Geekbench leak sees Intel's upcoming Core Ultra 7 270K comfortably ahead of Core Ultra 265K — alleged result shows Arrow Lake refresh chip 5.6% ahead of the 265K

Core ultra 200S CPU.

Intel is currently preparing to launch a refreshed version of its existing Arrow Lake lineup next year for desktop, with minor improvements in binning and tuning across the board. We already detailed three chips from this family in a previous leak — one of them was the high-end Core Ultra 7 270K Plus, which has now been spotted on Geekbench for the first time, with seemingly respectable scores to boot. Remember that this is not an official announcement, so take the news with some skepticism.

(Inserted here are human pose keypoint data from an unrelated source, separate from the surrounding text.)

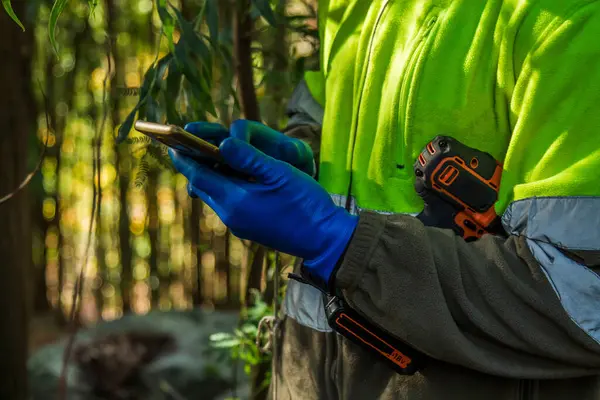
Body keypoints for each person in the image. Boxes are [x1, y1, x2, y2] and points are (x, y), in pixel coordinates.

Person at [170, 1, 600, 399]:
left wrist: (341, 244)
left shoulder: (570, 19)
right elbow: (323, 104)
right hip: (308, 378)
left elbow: (587, 305)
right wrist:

For some context, the Core Ultra 7 270K Plus is supposed to succeed the Core Ultra 7 265K, but with four extra efficiency cores and slight clock adjustments. That makes the 270K Plus a 24-core chip, compared to its outgoing 20-core sibling. Intel has also increase the E-core base and turbo clocks by 100 MHz, and upped DDR5 support from 6400 MT/s to 7200 MT/s.

Specs-wise, we're looking at 8 P-cores and 16 E-cores that can boost up to 5.4 GHz. All of this should combine to offer a small jump in performance, which the new Geekbench listing confirms, and the data even shows it hitting almost 5.5 GHz in the tests.

(Image credit: Future)

The Core Ultra 7 270K Plus scored 3,235 points in the single-core test and 21,368 points in the multi-core test. Tallying that with the average scores on Geekbench and you can see those results beat out the Core Ultra 7 265K by 5.6% and 4.2%, respectively and that's despite using slow memory. The test was conducted on a Gigabyte Z890 Eagle WiFi7 motherboard outfitted with 64 GB of 4800 MT/s DDR5, so you can expect just a bit more juice with even faster RAM.

Those numbers are decent and these processors will launch on the current-gen LGA 1851 socket, so it can be a drop-in upgrade for many, though it won't make sense if you're already on 14/15th Gen. At least Intel is still maintaining the "Core Ultra 200" naming scheme to indicate it's not a true next-gen product. It's hard to imagine this release stirring up the market in any way, especially with how dominant AMD is right now, so it's best to consider the Arrow Lake refresh as a stopgap till Nova Lake surfaces.